* _Brano fornito_
Ianuarius e Februarius: dal calendario decimale alla riforma di Numa
Sotto il regno di Romolo, personaggio che le fonti indicano come fondatore e primo re di Roma, i Romani avrebbero conosciuto un calendario di 10 mesi (Martius, Aprilis, Maius, Iunius, Quinctilis, Sextilis, September, October, November, December), mentre con la riforma attribuita a Numa (o più probabilmente ai Tarquini), i mesi sarebbero stati portati a 12. Sulla base del fatto che sei dei mesi romani, da Quinctilis (più tardi detto Iulius) a December, portano nomi numerali (Quinctilis,Sextilis, September, October, December) che indicano la loro posizione all’interno della sequenza, l’anno romuleo doveva cominciare con i quattro mesi che hanno nomi propri: Martius, Aprilis, Maius e Iuniuse finire con December, per un totale di 10 mesi. Pertanto A. Brelich ha sostenuto la veridicità della tradizione che vuole il calendario romuleo di dieci mesi e ha ipotizzato l’esistenza di un lasso di tempo indeterminato, al di fuori dal conteggio dei mesi, lasciato alla fine dell’anno. A confermare la tesi ci sono casi etnologici con calendari di 10 mesi ed anche casi storici, come Alba, Lavinio e Capua. Macrobio (Sat. 1.15.18) afferma infatti che a Lavinio Giunone era invocata solo alle calende di 10 mesi nel periodo di un anno, i mesi da marzo a dicembre. Di conseguenza a Lavinio, l’originale tradizione di proclamare le calende solo in 10 mesi era stata conservata e costituiva una reminiscenza del periodo in cui il calendario di 10 mesi era stato in uso. E’ evidente in questo modo che i due mesi di Ianuarius e Februarius, che seguono dopo i mesi numerati, sembrano porsi al di fuori da questa struttura (per non parlare del fatto che i loro nomi sono anche formati differentemente).

* _Compito 1_
Ricopia senza cambiare nulla la parte delle voci che comincia con la riga contenente "Usando un emulador" e arriva fino all'ultima riga delle voci, estremi compresi.

* _Voci fornite_
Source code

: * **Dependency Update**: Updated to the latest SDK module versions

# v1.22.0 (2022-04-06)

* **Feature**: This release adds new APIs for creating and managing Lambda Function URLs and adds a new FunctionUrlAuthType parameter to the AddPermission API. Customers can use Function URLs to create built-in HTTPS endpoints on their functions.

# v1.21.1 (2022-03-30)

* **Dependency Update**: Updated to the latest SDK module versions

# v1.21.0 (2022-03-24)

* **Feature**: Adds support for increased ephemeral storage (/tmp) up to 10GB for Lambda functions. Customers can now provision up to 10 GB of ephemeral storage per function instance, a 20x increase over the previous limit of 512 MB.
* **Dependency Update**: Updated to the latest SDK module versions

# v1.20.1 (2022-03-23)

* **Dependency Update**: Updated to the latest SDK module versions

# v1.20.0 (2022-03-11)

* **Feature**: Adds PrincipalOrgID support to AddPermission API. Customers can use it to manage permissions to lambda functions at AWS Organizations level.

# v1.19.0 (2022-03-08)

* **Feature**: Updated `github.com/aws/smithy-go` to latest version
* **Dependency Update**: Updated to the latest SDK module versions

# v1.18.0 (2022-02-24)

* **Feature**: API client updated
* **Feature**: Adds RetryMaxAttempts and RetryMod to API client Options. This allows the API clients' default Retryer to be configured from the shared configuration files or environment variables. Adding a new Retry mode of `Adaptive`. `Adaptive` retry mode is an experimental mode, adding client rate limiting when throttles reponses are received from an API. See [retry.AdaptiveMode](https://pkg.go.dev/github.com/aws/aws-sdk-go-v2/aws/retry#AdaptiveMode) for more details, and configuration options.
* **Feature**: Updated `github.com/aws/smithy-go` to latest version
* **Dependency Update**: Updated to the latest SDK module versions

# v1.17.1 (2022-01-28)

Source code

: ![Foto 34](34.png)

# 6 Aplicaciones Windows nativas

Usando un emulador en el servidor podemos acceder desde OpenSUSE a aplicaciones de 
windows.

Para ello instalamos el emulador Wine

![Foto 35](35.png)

* _Compito 2_
Dì se queste affermazioni sono d'accordo con il brano sul calendario romano, rispondendo sì o no e citando alla lettera le parole del brano che lo decidono. (a) Secondo Macrobio, a Lavinio Giunone veniva invocata alle calende di tutti e dodici i mesi. (b) Brelich ha ipotizzato un periodo di tempo lasciato alla fine dell'anno e non contato nei mesi. (c) Il mese Quinctilis in seguito prese il nome di Iulius.

* _Risposta 1_
Usando un emulador en el servidor podemos acceder desde OpenSUSE a aplicaciones de 
windows.

Para ello instalamos el emulador Wine

![Foto 35](35.png)

* _Risposta 2_
(a) No: "a Lavinio Giunone era invocata solo alle calende di 10 mesi nel periodo di un anno, i mesi da marzo a dicembre".
(b) Sì: "ha ipotizzato l’esistenza di un lasso di tempo indeterminato, al di fuori dal conteggio dei mesi, lasciato alla fine dell’anno".
(c) Sì: "da Quinctilis (più tardi detto Iulius) a December".